EXTRACTED INFORMATION Block Start

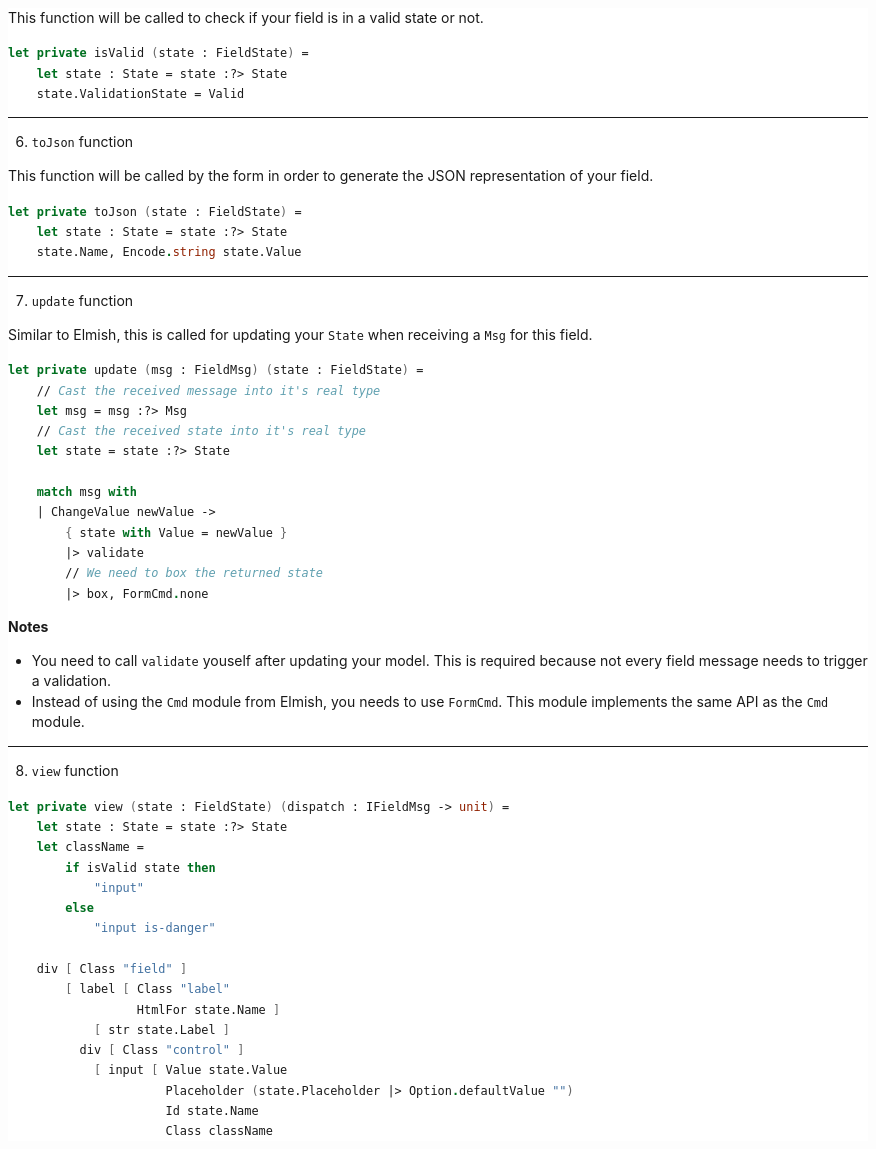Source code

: This function will be called to check if your field is in a valid state or not.

```fsharp
let private isValid (state : FieldState) =
    let state : State = state :?> State
    state.ValidationState = Valid
```

---------------

6. `toJson` function

This function will be called by the form in order to generate the JSON representation of your field.

```fsharp
let private toJson (state : FieldState) =
    let state : State = state :?> State
    state.Name, Encode.string state.Value
```

---------------

7. `update` function

Similar to Elmish, this is called for updating your `State` when receiving a `Msg` for this field.

```fsharp
let private update (msg : FieldMsg) (state : FieldState) =
    // Cast the received message into it's real type
    let msg = msg :?> Msg
    // Cast the received state into it's real type
    let state = state :?> State

    match msg with
    | ChangeValue newValue ->
        { state with Value = newValue }
        |> validate
        // We need to box the returned state
        |> box, FormCmd.none
```

**Notes**

- You need to call `validate` youself after updating your model. This is required because not every field message needs to trigger a validation.
- Instead of using the `Cmd` module from Elmish, you needs to use `FormCmd`. This module implements the same API as the `Cmd` module.

---------------

8. `view` function

```fsharp
let private view (state : FieldState) (dispatch : IFieldMsg -> unit) =
    let state : State = state :?> State
    let className =
        if isValid state then
            "input"
        else
            "input is-danger"

    div [ Class "field" ]
        [ label [ Class "label"
                  HtmlFor state.Name ]
            [ str state.Label ]
          div [ Class "control" ]
            [ input [ Value state.Value
                      Placeholder (state.Placeholder |> Option.defaultValue "")
                      Id state.Name
                      Class className
```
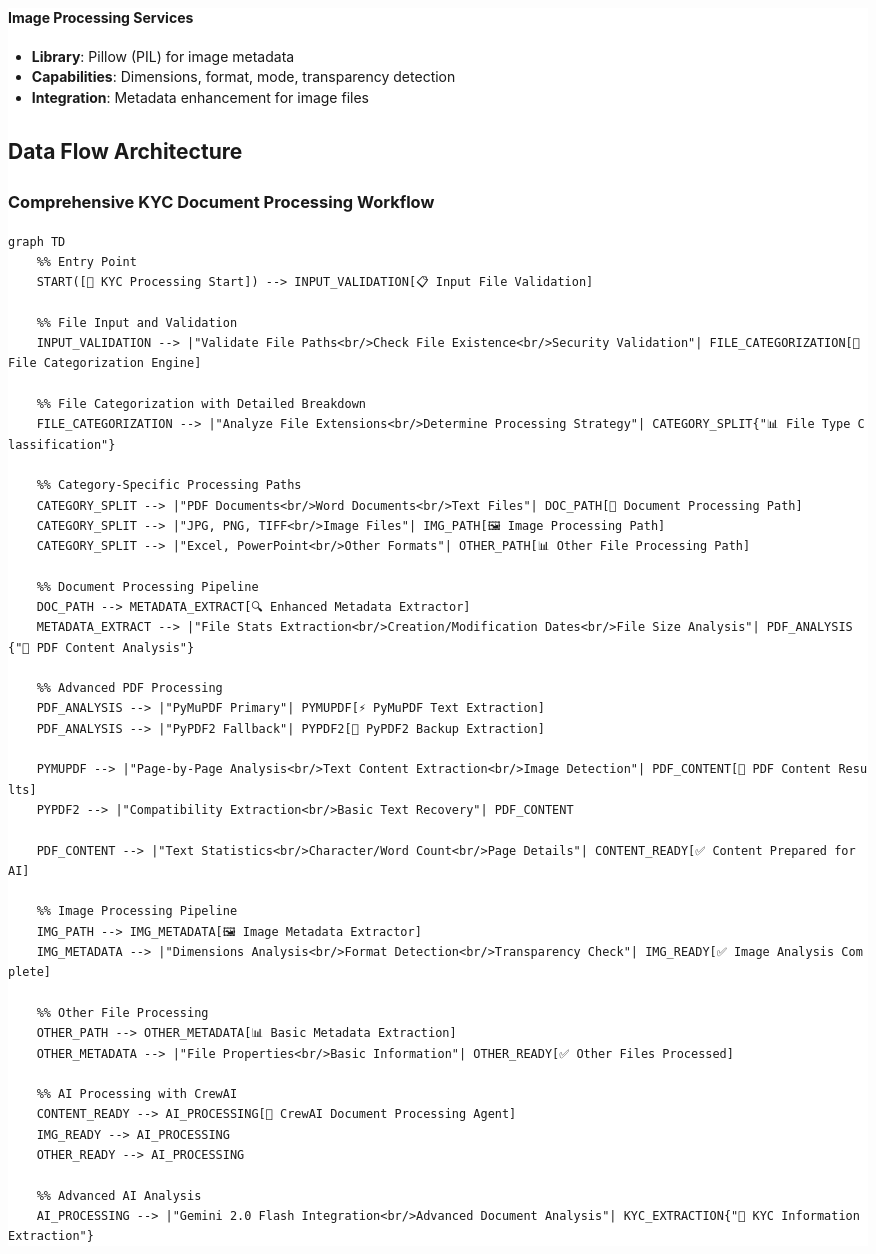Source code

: #### Image Processing Services
- **Library**: Pillow (PIL) for image metadata
- **Capabilities**: Dimensions, format, mode, transparency detection
- **Integration**: Metadata enhancement for image files

## Data Flow Architecture

### Comprehensive KYC Document Processing Workflow

```mermaid
graph TD
    %% Entry Point
    START([🚀 KYC Processing Start]) --> INPUT_VALIDATION[📋 Input File Validation]
    
    %% File Input and Validation
    INPUT_VALIDATION --> |"Validate File Paths<br/>Check File Existence<br/>Security Validation"| FILE_CATEGORIZATION[📂 File Categorization Engine]
    
    %% File Categorization with Detailed Breakdown
    FILE_CATEGORIZATION --> |"Analyze File Extensions<br/>Determine Processing Strategy"| CATEGORY_SPLIT{"📊 File Type Classification"}
    
    %% Category-Specific Processing Paths
    CATEGORY_SPLIT --> |"PDF Documents<br/>Word Documents<br/>Text Files"| DOC_PATH[📄 Document Processing Path]
    CATEGORY_SPLIT --> |"JPG, PNG, TIFF<br/>Image Files"| IMG_PATH[🖼️ Image Processing Path]
    CATEGORY_SPLIT --> |"Excel, PowerPoint<br/>Other Formats"| OTHER_PATH[📊 Other File Processing Path]
    
    %% Document Processing Pipeline
    DOC_PATH --> METADATA_EXTRACT[🔍 Enhanced Metadata Extractor]
    METADATA_EXTRACT --> |"File Stats Extraction<br/>Creation/Modification Dates<br/>File Size Analysis"| PDF_ANALYSIS{"📖 PDF Content Analysis"}
    
    %% Advanced PDF Processing
    PDF_ANALYSIS --> |"PyMuPDF Primary"| PYMUPDF[⚡ PyMuPDF Text Extraction]
    PDF_ANALYSIS --> |"PyPDF2 Fallback"| PYPDF2[🔄 PyPDF2 Backup Extraction]
    
    PYMUPDF --> |"Page-by-Page Analysis<br/>Text Content Extraction<br/>Image Detection"| PDF_CONTENT[📝 PDF Content Results]
    PYPDF2 --> |"Compatibility Extraction<br/>Basic Text Recovery"| PDF_CONTENT
    
    PDF_CONTENT --> |"Text Statistics<br/>Character/Word Count<br/>Page Details"| CONTENT_READY[✅ Content Prepared for AI]
    
    %% Image Processing Pipeline
    IMG_PATH --> IMG_METADATA[🖼️ Image Metadata Extractor]
    IMG_METADATA --> |"Dimensions Analysis<br/>Format Detection<br/>Transparency Check"| IMG_READY[✅ Image Analysis Complete]
    
    %% Other File Processing
    OTHER_PATH --> OTHER_METADATA[📊 Basic Metadata Extraction]
    OTHER_METADATA --> |"File Properties<br/>Basic Information"| OTHER_READY[✅ Other Files Processed]
    
    %% AI Processing with CrewAI
    CONTENT_READY --> AI_PROCESSING[🤖 CrewAI Document Processing Agent]
    IMG_READY --> AI_PROCESSING
    OTHER_READY --> AI_PROCESSING
    
    %% Advanced AI Analysis
    AI_PROCESSING --> |"Gemini 2.0 Flash Integration<br/>Advanced Document Analysis"| KYC_EXTRACTION{"🎯 KYC Information Extraction"}
```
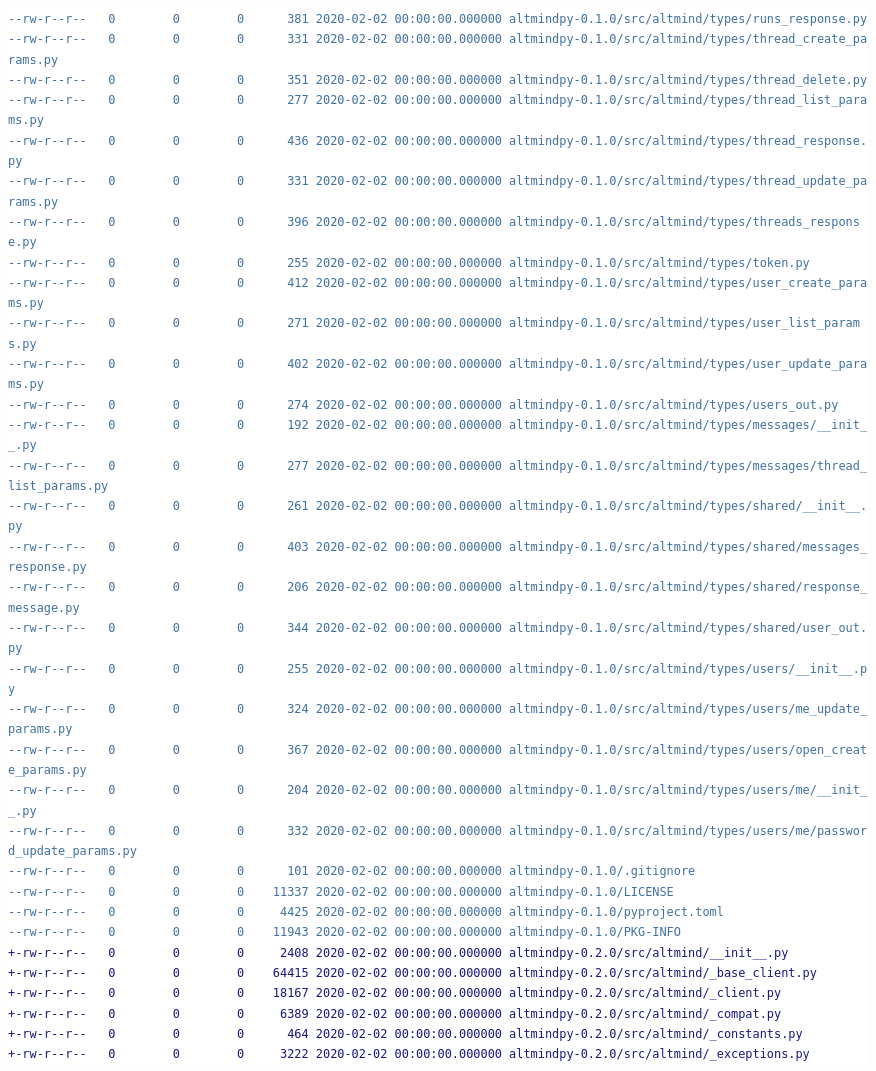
 ```diff
--rw-r--r--   0        0        0      381 2020-02-02 00:00:00.000000 altmindpy-0.1.0/src/altmind/types/runs_response.py
--rw-r--r--   0        0        0      331 2020-02-02 00:00:00.000000 altmindpy-0.1.0/src/altmind/types/thread_create_params.py
--rw-r--r--   0        0        0      351 2020-02-02 00:00:00.000000 altmindpy-0.1.0/src/altmind/types/thread_delete.py
--rw-r--r--   0        0        0      277 2020-02-02 00:00:00.000000 altmindpy-0.1.0/src/altmind/types/thread_list_params.py
--rw-r--r--   0        0        0      436 2020-02-02 00:00:00.000000 altmindpy-0.1.0/src/altmind/types/thread_response.py
--rw-r--r--   0        0        0      331 2020-02-02 00:00:00.000000 altmindpy-0.1.0/src/altmind/types/thread_update_params.py
--rw-r--r--   0        0        0      396 2020-02-02 00:00:00.000000 altmindpy-0.1.0/src/altmind/types/threads_response.py
--rw-r--r--   0        0        0      255 2020-02-02 00:00:00.000000 altmindpy-0.1.0/src/altmind/types/token.py
--rw-r--r--   0        0        0      412 2020-02-02 00:00:00.000000 altmindpy-0.1.0/src/altmind/types/user_create_params.py
--rw-r--r--   0        0        0      271 2020-02-02 00:00:00.000000 altmindpy-0.1.0/src/altmind/types/user_list_params.py
--rw-r--r--   0        0        0      402 2020-02-02 00:00:00.000000 altmindpy-0.1.0/src/altmind/types/user_update_params.py
--rw-r--r--   0        0        0      274 2020-02-02 00:00:00.000000 altmindpy-0.1.0/src/altmind/types/users_out.py
--rw-r--r--   0        0        0      192 2020-02-02 00:00:00.000000 altmindpy-0.1.0/src/altmind/types/messages/__init__.py
--rw-r--r--   0        0        0      277 2020-02-02 00:00:00.000000 altmindpy-0.1.0/src/altmind/types/messages/thread_list_params.py
--rw-r--r--   0        0        0      261 2020-02-02 00:00:00.000000 altmindpy-0.1.0/src/altmind/types/shared/__init__.py
--rw-r--r--   0        0        0      403 2020-02-02 00:00:00.000000 altmindpy-0.1.0/src/altmind/types/shared/messages_response.py
--rw-r--r--   0        0        0      206 2020-02-02 00:00:00.000000 altmindpy-0.1.0/src/altmind/types/shared/response_message.py
--rw-r--r--   0        0        0      344 2020-02-02 00:00:00.000000 altmindpy-0.1.0/src/altmind/types/shared/user_out.py
--rw-r--r--   0        0        0      255 2020-02-02 00:00:00.000000 altmindpy-0.1.0/src/altmind/types/users/__init__.py
--rw-r--r--   0        0        0      324 2020-02-02 00:00:00.000000 altmindpy-0.1.0/src/altmind/types/users/me_update_params.py
--rw-r--r--   0        0        0      367 2020-02-02 00:00:00.000000 altmindpy-0.1.0/src/altmind/types/users/open_create_params.py
--rw-r--r--   0        0        0      204 2020-02-02 00:00:00.000000 altmindpy-0.1.0/src/altmind/types/users/me/__init__.py
--rw-r--r--   0        0        0      332 2020-02-02 00:00:00.000000 altmindpy-0.1.0/src/altmind/types/users/me/password_update_params.py
--rw-r--r--   0        0        0      101 2020-02-02 00:00:00.000000 altmindpy-0.1.0/.gitignore
--rw-r--r--   0        0        0    11337 2020-02-02 00:00:00.000000 altmindpy-0.1.0/LICENSE
--rw-r--r--   0        0        0     4425 2020-02-02 00:00:00.000000 altmindpy-0.1.0/pyproject.toml
--rw-r--r--   0        0        0    11943 2020-02-02 00:00:00.000000 altmindpy-0.1.0/PKG-INFO
+-rw-r--r--   0        0        0     2408 2020-02-02 00:00:00.000000 altmindpy-0.2.0/src/altmind/__init__.py
+-rw-r--r--   0        0        0    64415 2020-02-02 00:00:00.000000 altmindpy-0.2.0/src/altmind/_base_client.py
+-rw-r--r--   0        0        0    18167 2020-02-02 00:00:00.000000 altmindpy-0.2.0/src/altmind/_client.py
+-rw-r--r--   0        0        0     6389 2020-02-02 00:00:00.000000 altmindpy-0.2.0/src/altmind/_compat.py
+-rw-r--r--   0        0        0      464 2020-02-02 00:00:00.000000 altmindpy-0.2.0/src/altmind/_constants.py
+-rw-r--r--   0        0        0     3222 2020-02-02 00:00:00.000000 altmindpy-0.2.0/src/altmind/_exceptions.py
```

EXTRACTED INFORMATION Block End

The response consists of the lines above that contain "Paths".

◆ **FINAL ANSWER**
    INPUT_VALIDATION --> |"Validate File Paths<br/>Check File Existence<br/>Security Validation"| FILE_CATEGORIZATION[📂 File Categorization Engine]
    %% Category-Specific Processing Paths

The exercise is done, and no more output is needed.